Parsley

                                                                       

Parsley (Petroselinum) is a bright green biennial herb, often used as spice. It is common in Middle Eastern, European, and American cooking. Parsley is used for its leaf in much the same way as coriander (which is also known as Chinese parsley or cilantro), although parsley has a milder flavor.

 

Usage

In Central and Eastern Europe and in West Asia, many dishes are served with fresh green chopped parsley sprinkled on top. Green parsley is often used as a garnish. The fresh flavor of the green parsley goes extremely well with potato dishes (french fries, boiled buttered potatoes or mashed potato), with rice dishes (risotto or pilaf), with fish, fried chicken, lamb or goose, steaks, meat or vegetable stews (like beef bourguignon, goulash or chicken paprikash). In Southern and Central Europe, parsley is part of bouquet garni, a bundle of fresh herbs used to flavor stocks, soups, and sauces. Freshly chopped green parsley is used as a topping for soups like chicken soup, green salads or salads like Salade Olivier, on open sandwiches with cold cuts or pÔtÚs. Parsley is a key ingredient in several West Asian salads, e.g., tabbouleh (the national dish of Lebanon, also called terchots by Armenians from Van, historic Armenia). Persillade is mixture of chopped garlic and chopped parsley in the French cuisine. Gremolata is a traditional accompaniment to the Italian veal stew, ossobuco alla milanese, a mixture of parsley, garlic, and lemon zest.

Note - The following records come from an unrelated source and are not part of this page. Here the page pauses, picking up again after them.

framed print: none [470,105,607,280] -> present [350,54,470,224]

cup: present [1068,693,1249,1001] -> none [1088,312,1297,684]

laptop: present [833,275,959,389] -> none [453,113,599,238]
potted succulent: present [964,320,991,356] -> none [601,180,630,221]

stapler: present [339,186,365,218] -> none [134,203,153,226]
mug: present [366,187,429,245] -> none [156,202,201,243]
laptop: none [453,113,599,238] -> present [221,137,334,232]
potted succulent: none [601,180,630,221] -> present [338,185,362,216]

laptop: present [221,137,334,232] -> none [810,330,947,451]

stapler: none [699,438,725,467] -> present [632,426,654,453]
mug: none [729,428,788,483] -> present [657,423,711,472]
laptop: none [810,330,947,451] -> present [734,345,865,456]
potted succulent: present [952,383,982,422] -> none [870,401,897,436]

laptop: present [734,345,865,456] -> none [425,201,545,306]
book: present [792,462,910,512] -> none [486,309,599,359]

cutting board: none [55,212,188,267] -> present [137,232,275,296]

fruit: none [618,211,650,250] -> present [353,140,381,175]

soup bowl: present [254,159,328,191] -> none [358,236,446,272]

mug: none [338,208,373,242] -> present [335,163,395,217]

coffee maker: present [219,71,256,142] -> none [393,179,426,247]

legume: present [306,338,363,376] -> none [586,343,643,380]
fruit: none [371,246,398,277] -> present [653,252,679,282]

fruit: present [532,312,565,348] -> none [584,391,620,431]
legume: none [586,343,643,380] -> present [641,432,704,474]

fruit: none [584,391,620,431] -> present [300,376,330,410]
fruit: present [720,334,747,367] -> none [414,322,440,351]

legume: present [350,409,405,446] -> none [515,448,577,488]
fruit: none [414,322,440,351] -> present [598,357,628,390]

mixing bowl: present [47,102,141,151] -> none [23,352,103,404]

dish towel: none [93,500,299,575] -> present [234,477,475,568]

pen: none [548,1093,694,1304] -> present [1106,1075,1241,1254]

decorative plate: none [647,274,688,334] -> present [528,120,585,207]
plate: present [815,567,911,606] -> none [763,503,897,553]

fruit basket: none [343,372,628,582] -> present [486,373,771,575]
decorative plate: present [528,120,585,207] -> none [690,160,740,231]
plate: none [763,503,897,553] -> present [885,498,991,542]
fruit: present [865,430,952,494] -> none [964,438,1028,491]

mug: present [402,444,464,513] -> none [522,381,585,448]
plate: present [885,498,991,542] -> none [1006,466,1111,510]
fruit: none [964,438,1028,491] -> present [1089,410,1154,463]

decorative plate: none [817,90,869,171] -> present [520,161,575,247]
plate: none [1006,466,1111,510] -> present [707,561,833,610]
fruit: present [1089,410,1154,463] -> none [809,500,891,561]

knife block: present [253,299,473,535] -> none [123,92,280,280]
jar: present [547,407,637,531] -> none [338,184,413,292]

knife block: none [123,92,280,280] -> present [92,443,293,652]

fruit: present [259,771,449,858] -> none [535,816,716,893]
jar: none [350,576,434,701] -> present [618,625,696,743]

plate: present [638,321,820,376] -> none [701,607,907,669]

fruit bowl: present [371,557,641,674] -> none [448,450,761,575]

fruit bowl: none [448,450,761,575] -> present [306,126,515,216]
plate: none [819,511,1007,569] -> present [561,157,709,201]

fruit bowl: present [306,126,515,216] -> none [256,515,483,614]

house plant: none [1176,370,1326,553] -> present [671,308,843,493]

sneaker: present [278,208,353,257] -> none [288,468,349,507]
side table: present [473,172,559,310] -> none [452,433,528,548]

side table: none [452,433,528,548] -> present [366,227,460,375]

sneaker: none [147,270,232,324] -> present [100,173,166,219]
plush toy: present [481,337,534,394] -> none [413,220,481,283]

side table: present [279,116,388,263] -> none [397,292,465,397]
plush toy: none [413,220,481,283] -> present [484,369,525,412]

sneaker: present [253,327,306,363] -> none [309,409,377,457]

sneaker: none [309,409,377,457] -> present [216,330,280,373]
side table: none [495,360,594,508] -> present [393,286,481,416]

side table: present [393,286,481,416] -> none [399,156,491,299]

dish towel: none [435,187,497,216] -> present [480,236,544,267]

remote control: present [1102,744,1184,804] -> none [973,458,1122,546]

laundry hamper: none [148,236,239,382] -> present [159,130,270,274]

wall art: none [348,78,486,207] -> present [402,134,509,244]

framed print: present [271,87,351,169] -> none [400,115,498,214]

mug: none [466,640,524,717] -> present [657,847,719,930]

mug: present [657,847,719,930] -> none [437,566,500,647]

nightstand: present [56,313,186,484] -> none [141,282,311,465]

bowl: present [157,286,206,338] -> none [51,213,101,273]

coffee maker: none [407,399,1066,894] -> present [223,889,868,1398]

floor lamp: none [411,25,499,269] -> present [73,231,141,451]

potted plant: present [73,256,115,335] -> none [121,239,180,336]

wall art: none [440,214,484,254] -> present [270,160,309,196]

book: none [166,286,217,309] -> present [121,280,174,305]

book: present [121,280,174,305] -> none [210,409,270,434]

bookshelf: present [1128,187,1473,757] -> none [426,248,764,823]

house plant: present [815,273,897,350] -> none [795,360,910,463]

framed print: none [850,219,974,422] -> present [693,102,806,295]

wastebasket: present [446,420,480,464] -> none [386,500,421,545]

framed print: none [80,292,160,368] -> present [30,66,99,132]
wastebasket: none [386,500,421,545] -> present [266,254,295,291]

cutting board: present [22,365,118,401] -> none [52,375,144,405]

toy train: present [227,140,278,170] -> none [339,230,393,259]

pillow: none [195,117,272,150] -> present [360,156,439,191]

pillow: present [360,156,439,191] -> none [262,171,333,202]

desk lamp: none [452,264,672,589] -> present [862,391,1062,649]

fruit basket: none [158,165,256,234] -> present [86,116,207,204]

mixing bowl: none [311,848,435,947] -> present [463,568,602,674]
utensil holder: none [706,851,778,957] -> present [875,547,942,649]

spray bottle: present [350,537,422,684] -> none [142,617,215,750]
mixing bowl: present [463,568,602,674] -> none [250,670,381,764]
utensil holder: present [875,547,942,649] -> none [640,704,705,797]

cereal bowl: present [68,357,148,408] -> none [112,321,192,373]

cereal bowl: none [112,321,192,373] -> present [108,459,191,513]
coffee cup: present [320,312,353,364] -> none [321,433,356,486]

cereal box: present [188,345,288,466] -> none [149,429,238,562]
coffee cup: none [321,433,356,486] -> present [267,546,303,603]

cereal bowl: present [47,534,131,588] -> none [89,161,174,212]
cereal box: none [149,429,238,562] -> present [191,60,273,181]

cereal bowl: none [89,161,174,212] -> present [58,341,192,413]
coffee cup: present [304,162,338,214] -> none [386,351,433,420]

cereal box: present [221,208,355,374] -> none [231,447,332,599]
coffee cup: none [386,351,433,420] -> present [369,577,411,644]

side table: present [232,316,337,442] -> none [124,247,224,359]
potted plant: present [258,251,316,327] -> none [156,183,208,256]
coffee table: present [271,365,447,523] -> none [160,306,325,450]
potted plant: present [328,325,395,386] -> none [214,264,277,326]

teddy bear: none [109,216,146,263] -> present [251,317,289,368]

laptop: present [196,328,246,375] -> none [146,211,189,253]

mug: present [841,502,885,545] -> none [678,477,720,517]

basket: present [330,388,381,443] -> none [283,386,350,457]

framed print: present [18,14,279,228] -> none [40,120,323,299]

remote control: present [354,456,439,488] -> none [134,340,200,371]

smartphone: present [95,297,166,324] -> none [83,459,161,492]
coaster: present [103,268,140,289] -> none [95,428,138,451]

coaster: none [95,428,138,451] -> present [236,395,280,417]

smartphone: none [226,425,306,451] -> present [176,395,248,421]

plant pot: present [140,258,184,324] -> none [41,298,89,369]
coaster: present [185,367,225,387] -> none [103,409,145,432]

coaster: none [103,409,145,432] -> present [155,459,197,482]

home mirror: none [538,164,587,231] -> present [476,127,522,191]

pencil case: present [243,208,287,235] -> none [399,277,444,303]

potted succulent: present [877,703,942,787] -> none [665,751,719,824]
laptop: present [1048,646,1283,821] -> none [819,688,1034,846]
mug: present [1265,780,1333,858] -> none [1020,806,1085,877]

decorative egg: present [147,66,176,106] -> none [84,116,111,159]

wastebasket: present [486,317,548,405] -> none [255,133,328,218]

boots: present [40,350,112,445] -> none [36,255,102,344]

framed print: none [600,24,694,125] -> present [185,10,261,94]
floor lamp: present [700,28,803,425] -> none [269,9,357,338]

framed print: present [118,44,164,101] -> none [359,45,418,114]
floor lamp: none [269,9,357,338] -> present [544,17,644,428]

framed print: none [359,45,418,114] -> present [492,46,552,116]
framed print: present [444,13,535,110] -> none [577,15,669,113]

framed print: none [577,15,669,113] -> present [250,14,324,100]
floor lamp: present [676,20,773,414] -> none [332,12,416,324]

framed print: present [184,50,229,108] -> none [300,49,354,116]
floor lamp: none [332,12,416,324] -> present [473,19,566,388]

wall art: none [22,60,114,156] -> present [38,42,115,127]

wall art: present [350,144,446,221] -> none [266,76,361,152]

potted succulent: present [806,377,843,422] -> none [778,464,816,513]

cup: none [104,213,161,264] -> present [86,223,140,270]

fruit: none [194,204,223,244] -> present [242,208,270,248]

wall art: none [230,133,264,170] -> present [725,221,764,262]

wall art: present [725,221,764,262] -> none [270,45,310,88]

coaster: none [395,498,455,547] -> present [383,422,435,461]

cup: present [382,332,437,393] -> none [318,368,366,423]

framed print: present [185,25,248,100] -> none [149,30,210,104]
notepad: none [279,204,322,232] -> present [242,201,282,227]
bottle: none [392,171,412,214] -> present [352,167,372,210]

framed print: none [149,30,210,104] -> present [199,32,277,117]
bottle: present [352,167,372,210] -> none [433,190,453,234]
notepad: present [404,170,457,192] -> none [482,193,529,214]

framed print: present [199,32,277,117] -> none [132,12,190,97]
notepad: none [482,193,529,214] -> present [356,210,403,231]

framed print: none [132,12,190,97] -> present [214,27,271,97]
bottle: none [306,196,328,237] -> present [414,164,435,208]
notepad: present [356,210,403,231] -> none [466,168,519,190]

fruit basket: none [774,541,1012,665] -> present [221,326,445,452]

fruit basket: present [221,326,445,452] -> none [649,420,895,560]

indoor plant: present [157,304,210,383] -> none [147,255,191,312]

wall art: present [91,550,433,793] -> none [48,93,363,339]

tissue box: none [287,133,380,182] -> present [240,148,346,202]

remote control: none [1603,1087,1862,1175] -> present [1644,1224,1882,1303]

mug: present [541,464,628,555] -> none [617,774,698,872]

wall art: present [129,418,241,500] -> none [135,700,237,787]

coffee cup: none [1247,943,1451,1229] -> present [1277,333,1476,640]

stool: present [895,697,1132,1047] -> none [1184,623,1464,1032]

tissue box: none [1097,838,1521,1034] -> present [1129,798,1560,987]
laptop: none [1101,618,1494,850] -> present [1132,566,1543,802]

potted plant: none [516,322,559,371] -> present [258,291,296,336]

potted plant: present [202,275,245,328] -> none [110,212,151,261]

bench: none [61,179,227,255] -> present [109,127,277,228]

Root parsley is very common in Central and Eastern European cuisines, where it is used as soup vegetable in many soups and in most meat or vegetable stews and casseroles.

Cultivation

Parsley's germination is notoriously difficult to achieve. Germination is inconsistent and may require 3-6 weeks.

Furanocoumarins in parsley's seed coat may be responsible for parsley's problematic germination. These compounds may inhibit the germination of other seeds, allowing parsley to compete with nearby plants. However, parsley itself may be affected by the furanocoumarins. Soaking parsley seeds overnight before sowing shortens the germination period.

Parsley grows well in deep pots, which helps accommodate the long taproot. Parsley grown indoors requires at least five hours of sunlight a day.